崔夫人又吩咐镇海侯世子夫人道:“明日请两个好大夫在府里候着,等渌郎回来恐怕少不了用他们看伤。”
今日之祸,或许死罪能免,但渌郎活罪却是难逃。不管渌郎是不是冤枉的被人陷害,四公主受了委屈,皇帝要找个人来迁怒,暂时找不到幕后之人,就只能对着渌郎。
说着又叹道:“好在侯爷和老大在福建抗倭,皇上还有用得着崔家的地方,若不然,渌郎这条命都不知道保不保得住。”
镇海侯世子夫人又哭了起来,想到儿子明日还要收一场罪,不由心疼道:“我可怜的孩子。”
崔夫人道:“好了,你也别哭了。吃一堑长一智,今日之祸也算是给我们警了个醒。还有,这件事过去之后,早些给渌郎定下一门亲事。”
镇海侯世子夫人听到这里,显得有些欲言又止。
崔夫人见到了,开口问道:“你有什么话想说的。”
镇海侯世子夫人道:“母亲,这渌郎真的不能娶四公主吗?”说着急忙解释道:“我看渌郎是极喜欢四公主的,上次他借给四公主的琴谱,时不时的拿出来看一下谈一下,还有那笛子。不说其他对崔家也好的话,儿媳总希望渌郎能称心如意,能让他活得畅快一些……”

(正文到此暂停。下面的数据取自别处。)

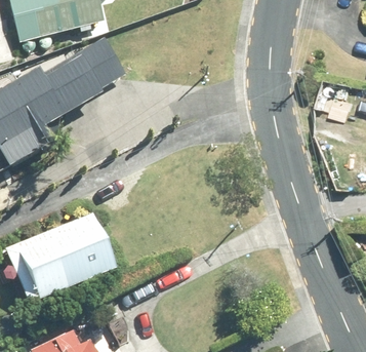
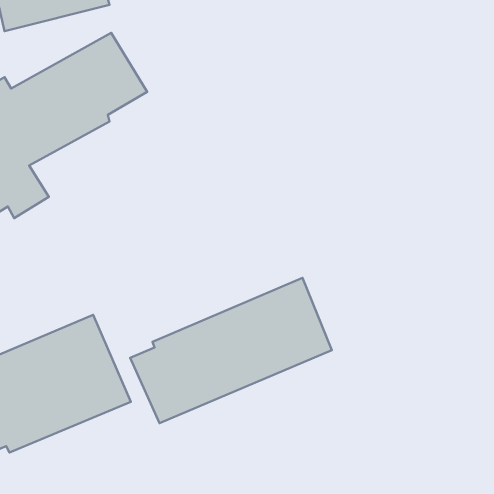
building: none -> [130,278,332,423]

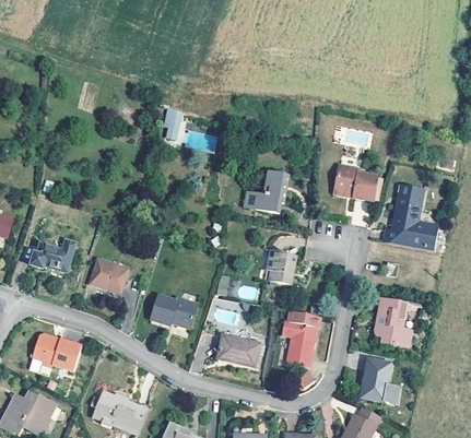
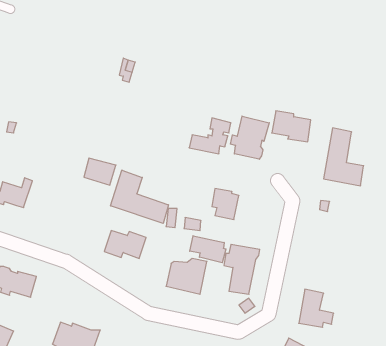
building: none -> [231,116,269,159]
building: none -> [111,170,168,223]
building: [90,261,125,291] -> [84,158,116,185]
building: [376,300,412,346] -> none
building: none -> [190,236,226,263]

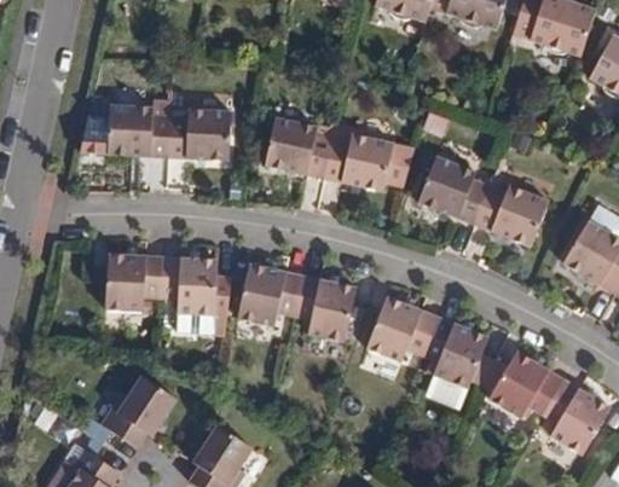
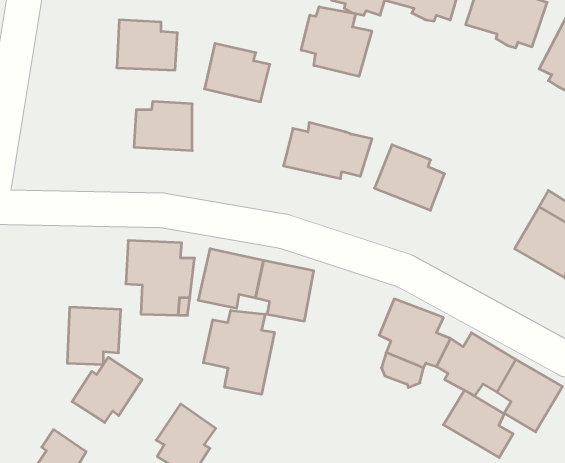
building: none -> [301,7,372,76]
building: [108,106,170,158] -> [117,20,177,70]
building: [265,117,332,178] -> [204,43,270,102]
building: [475,185,546,245] -> none
building: [106,253,162,312] -> [67,307,121,364]
building: [366,295,438,361] -> none
building: none -> [203,310,274,394]
building: none -> [443,390,513,458]

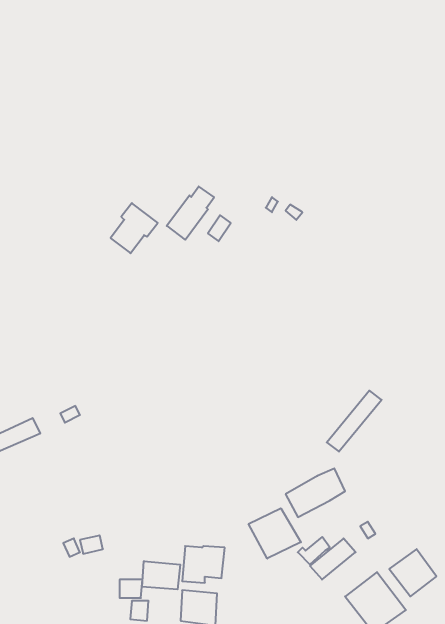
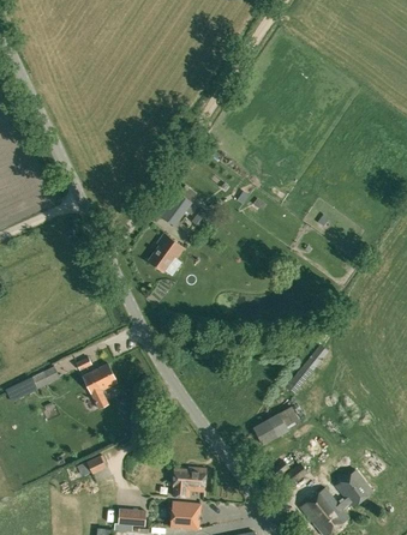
building: [111,203,158,253] -> [146,233,184,272]
building: none -> [82,363,115,409]
building: [249,508,301,559] -> none
building: [142,561,180,589] -> none

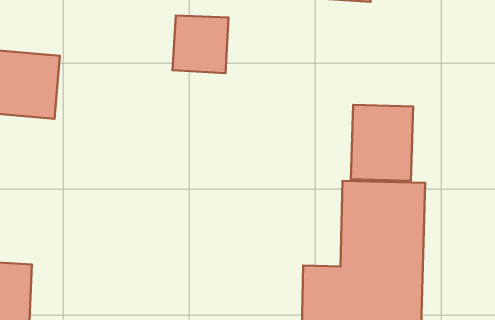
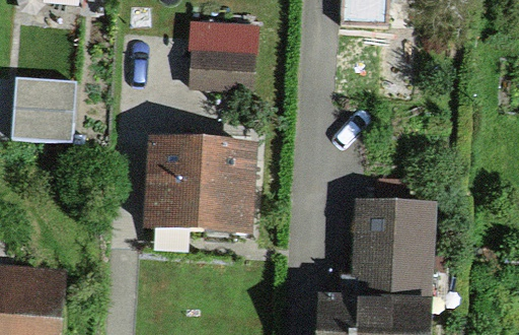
building: [351,105,413,181] -> none
building: none -> [149,147,241,227]

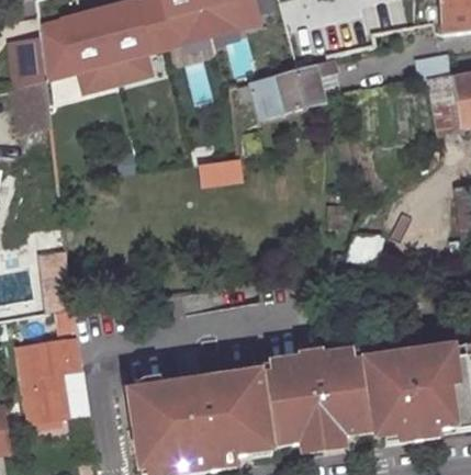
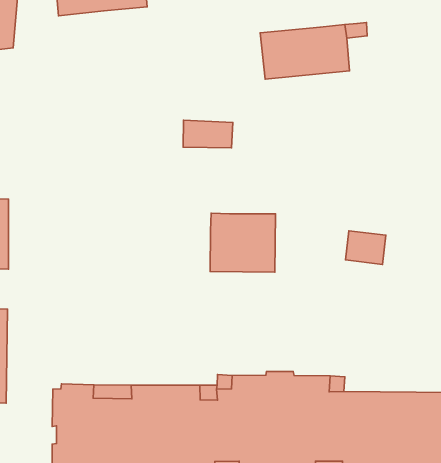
building: none -> [210,213,276,272]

崔夫人皱了皱眉,训斥她道:“这件事以后都不许再提了,咱们崔家没福气尚得了四公主,除非你不想要你儿子的命了。”
镇海侯世子夫人听着叹了口气,低下头来,道了声:“是。”
长坤宫里。
林嫤喂珺公主喝了一碗宁神的参茶汤,珺公主很是配合,坐在床上一口就将宁神汤饮尽了了。
然后林嫤替女儿擦了擦嘴。
珺公主刚回宫的时候,大约是因为身上的迷药还没过去的原因,虽然知道发生了什么事,但却还是有些浑浑噩噩的。此时睡过了一觉,醒来才觉得清醒了许多。
珺公主喝完宁神茶之后,看着守着自己的母后,接着便笑眯眯的拉着林嫤的袖子,开口道:“儿臣今日,一定吓着了母后和父皇了吧?”
林嫤道:“可不是,你真是差点将母后和父皇吓死了。”
珺公主道:“母后不用担心,其实儿臣并没有受什么苦。”说着回忆起来,跟林嫤说道:“儿臣只记得在摘星楼换衣服,好像房间的熏香有问题,然后女儿就晕过去了。等女儿醒来的时候,就是在小舅舅找到儿臣的山庄里。”说着笑了起来,道:“还是小舅舅把儿臣喊醒的。”
大约是为了让林嫤放心,还觉得这是一件很好笑的事情一样呵呵的笑起来。
林嫤怕她回忆这些想起什么不好的事情来,抱着她轻轻拍了拍她的背,道:“好了,母后都知道了,你不用跟母后说,也不用去想,好好的休息两天。”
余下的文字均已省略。